“But…technically that’s what the human body is anyway.” And Kohei also badly wanted to ask: What source? But if anyone had a source inside an alien species, it would be Yuri Alster.
“Think of this as the budget version,” Yuri said. “It’ll keep your soul intact until the end of time, ready for when the Olyix God comes out to play.”
“Fuck.”
“Yes, I know, it’s—”
“No. Boss, the drones have picked up an infrared source. It’s moving. Two sources. Three! Human size and matching thermal emission. They’re in the Western Concourse annex.” As he spoke, he watched the image that a counter-insurgency drone had picked up through a second floor window. It showed him three figures fleeing through the building—then they vanished into an internal stairwell.
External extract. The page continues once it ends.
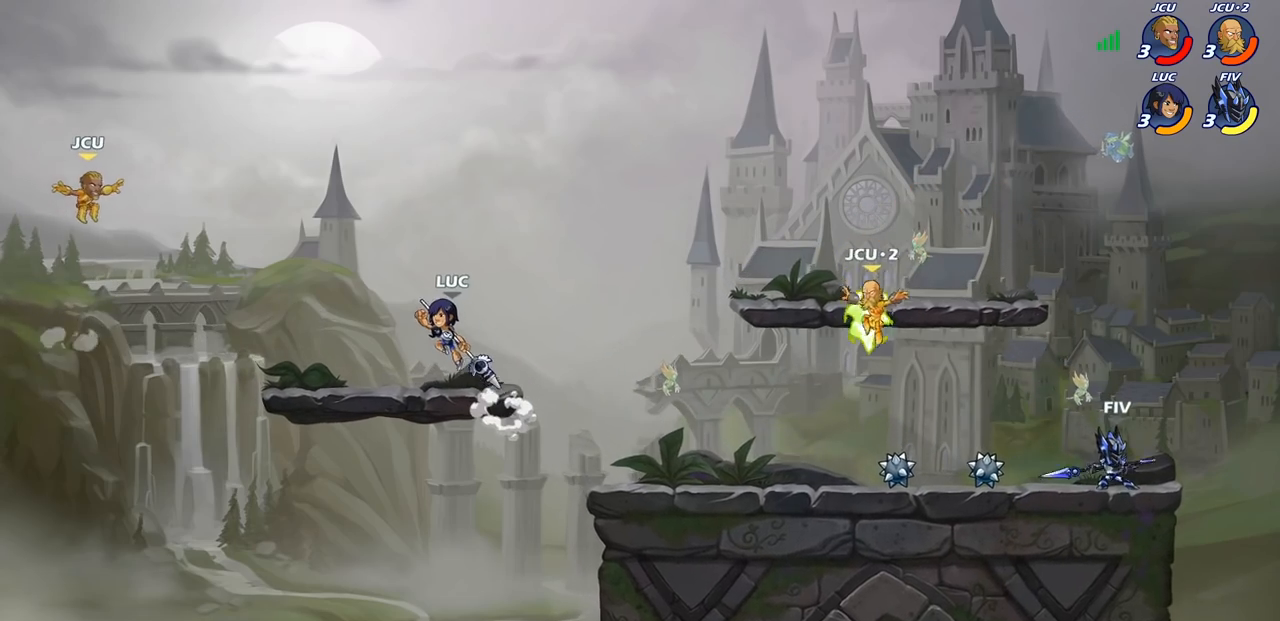
{"buttons": [], "left_stick": "right", "right_stick": "center", "events": [[17, "CROSS", "up"], [17, "left_stick", "center"], [250, "left_stick", "right"]]}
“Get them alive for me!” Yuri said. “Full priority.”
“We’re on it. Volk?”
“Engaging now.”
The annex was a brick building that predated the geodesic cavern of the Western Concourse—an old railway hotel that had been converted into offices and a nightclub, with a restaurant and bar fronting the plaza side. Two fighter drones smashed the doors apart to enter. They slowed immediately. They were built to operate in open air, but the corridors they found themselves navigating through were narrow, restricting speed and maneuverability. Each of them deployed a swarm of sparrow-sized subdrones, weaponless but equipped with plenty of sensors. They slipped through the building’s convoluted layout without trouble, heading to the point where the three fugitives had been detected.
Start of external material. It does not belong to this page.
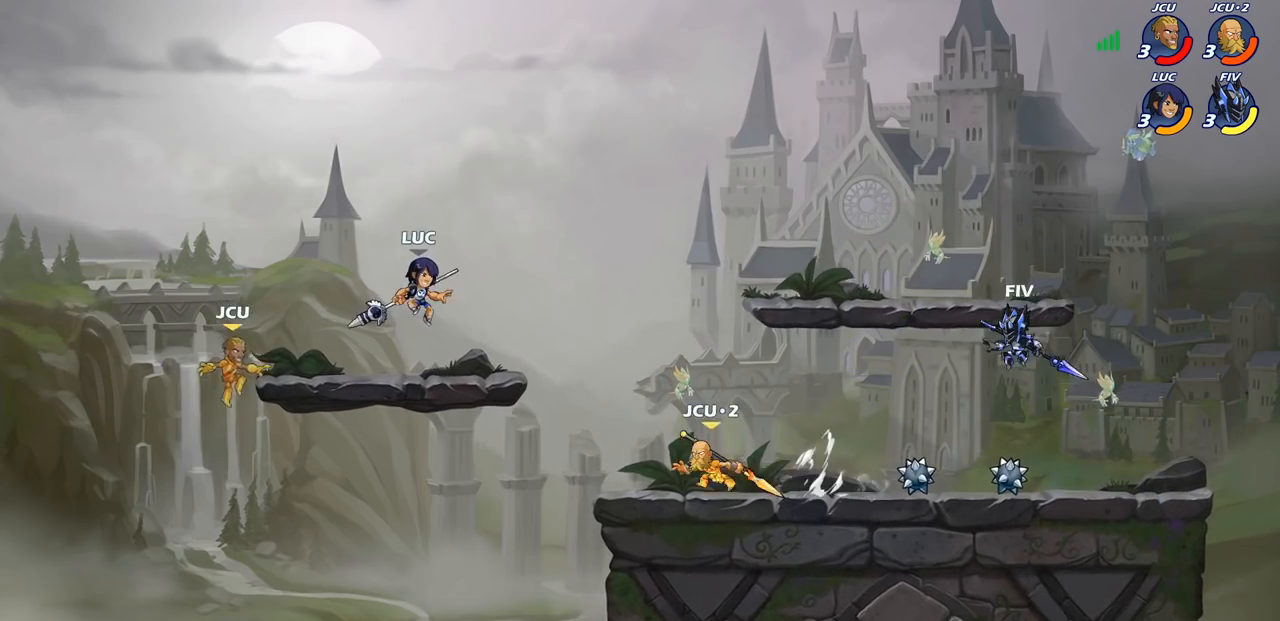
{"buttons": ["CIRCLE"], "left_stick": "down-left", "right_stick": "center", "events": [[250, "CROSS", "down"], [300, "left_stick", "down-left"], [333, "CIRCLE", "down"], [350, "CROSS", "up"]]}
Four of Volk’s team landed seconds behind the drones and ran in, gaining ground on the struggling fighter drones. Another fifteen drones encircled the building, muzzles of magrifles, masers, and nerve-block generators tracking back and forth across the wall and windows.
“Where the hell do they think they’re going?” Kohei asked out loud. “That building is detached. The only way out is through the doors.”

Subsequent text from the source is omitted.